PALERMO- La bambina con la paura nel cuore e il ragazzo con l’elmetto luccicante in testa si guardarono. Chissà se per caso o per destino si erano incontrati.
Lei aveva – dice lui – degli occhi che non si dimenticano. Lui era un prestante giovanotto di Reggio Emilia, un vigile del fuoco volontario di appena vent’anni. Lei era Eleonora Di Girolamo, ‘Cudduredda’, la bimba che è diventata uno dei simboli del terremoto del Belice di cui ricorre l’anniversario. Lui è Ivo Soncini, nella sua pronuncia forte di settantenne risuonano il coraggio e la generosità del ragazzo di quel giorno.
“Il Belice è stata una tragedia e per me un’esperienza di formazione e di vita. Qualcosa che mi ha aiutato a vivere con consapevolezza – racconta Ivo -. Ero un volontario dei vigili del fuoco. Sì, avevo vent’anni e avevo scelto di espletare il mio servizio militare con loro. Quattro mesi alle Capannelle, destinazione Modena, un corso per i mezzi speciali a Rieti. Non c’era la Protezione civile allora, perciò esisteva un nucleo messo a disposizione per le calamità. Personale pronto a operare subito. Praticamente dormivamo con lo zaino sul letto”.

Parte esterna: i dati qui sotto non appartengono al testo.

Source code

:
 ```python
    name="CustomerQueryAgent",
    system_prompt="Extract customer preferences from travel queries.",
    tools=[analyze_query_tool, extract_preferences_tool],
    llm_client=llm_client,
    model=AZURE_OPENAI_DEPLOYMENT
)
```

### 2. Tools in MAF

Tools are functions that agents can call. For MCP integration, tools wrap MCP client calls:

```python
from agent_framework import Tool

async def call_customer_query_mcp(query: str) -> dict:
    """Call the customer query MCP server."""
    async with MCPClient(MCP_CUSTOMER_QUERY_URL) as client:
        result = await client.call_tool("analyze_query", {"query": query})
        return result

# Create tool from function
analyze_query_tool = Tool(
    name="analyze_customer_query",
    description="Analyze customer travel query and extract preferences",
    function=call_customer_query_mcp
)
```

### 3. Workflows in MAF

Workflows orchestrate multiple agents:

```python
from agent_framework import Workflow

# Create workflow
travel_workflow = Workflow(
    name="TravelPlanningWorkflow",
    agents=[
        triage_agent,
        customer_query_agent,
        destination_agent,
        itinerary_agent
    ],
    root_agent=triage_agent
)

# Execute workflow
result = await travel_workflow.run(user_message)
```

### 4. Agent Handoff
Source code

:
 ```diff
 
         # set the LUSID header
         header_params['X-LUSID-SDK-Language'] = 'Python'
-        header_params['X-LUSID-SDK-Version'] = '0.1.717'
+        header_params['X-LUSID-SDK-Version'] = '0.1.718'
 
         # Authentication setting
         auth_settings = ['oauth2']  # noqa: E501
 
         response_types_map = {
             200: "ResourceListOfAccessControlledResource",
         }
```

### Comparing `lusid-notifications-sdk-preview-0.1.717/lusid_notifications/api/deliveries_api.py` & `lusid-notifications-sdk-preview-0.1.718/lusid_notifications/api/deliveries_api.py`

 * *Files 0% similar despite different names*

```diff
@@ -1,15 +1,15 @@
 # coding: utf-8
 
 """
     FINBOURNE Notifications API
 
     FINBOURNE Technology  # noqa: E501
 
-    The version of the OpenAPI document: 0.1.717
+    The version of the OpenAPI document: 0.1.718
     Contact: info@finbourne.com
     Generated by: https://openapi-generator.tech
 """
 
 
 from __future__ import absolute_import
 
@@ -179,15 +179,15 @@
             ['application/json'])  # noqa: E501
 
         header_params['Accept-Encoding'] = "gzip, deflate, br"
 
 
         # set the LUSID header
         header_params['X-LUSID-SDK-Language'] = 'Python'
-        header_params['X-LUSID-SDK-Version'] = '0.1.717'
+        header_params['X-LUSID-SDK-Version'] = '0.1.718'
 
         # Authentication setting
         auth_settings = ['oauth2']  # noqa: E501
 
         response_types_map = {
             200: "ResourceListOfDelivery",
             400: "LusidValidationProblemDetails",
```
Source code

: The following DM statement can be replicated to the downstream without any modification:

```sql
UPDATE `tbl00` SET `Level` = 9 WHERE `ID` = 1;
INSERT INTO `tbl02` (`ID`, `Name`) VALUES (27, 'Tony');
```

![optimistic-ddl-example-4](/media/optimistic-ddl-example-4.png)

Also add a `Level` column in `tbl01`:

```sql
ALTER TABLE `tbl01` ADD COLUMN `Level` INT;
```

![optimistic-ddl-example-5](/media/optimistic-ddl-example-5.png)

Il vigile del fuoco Ivo Soncini parte per il Belice. La sua famiglia lo vede, preoccupatissima, che sale su un aereo nelle immagini di una tv in bianco e nero. Per qualche tempo non ne saprà più niente. Altra epoca. La contestazione. Corrado con ‘La corrida’. Il Vietnam. Giuseppe Saragat Presidente della Repubblica. Niente social. Solo occhi e mani per tutto.
“Allora non c’erano i telefonini – dice lui – per fortuna. Arriviamo il quindici gennaio sera a Castelvetrano per allestire il campo. E cominciamo subito a cercare tra le macerie”. Il paesaggio è lunare. Case crollate. Una zona sventrata. Nelle cronache si rintraccia la testimonianza di un medico che narrava, pressapoco: ‘Operavamo e il terreno ci ballava sotto i piedi’. E’ una corsa tra la devastazione e la solidarietà.
La bambina e il ragazzo si incontrano. Chissà se fu il caso o un appuntamento stabilito dal destino: lei con la paura nel cuore, lui con l’elmetto in testa. Una voce ricorda cinquantuno anni dopo: “Stavo scavando per estrarre un cadavere e sento qualcuno che chiama: ‘Ehi, ehi, ci sono anche io…’”.
Ecco Eleonora, ‘Cudduredda’. La voce ricorda: “Comincio a farla parlare. La tiriamo fuori. La prendo in braccio. La stringo. Aveva due occhioni incredibili e un cappottino bianco”. Cudduredda, il soprannome le era stato dato per via di un dolcetto di Gibellina a forma di cuore, morì per una polmonite in ospedale. Aveva sette anni. Sua madre fu sempre grata al ragazzo di Reggio Emilia che le permise di rivederla in vita. Quel meraviglioso ragazzo: il vigile del fuoco Soncini Ivo che, adesso, al telefono, cinquantuno anni dopo, ancora non riesce a trattenere le lacrime.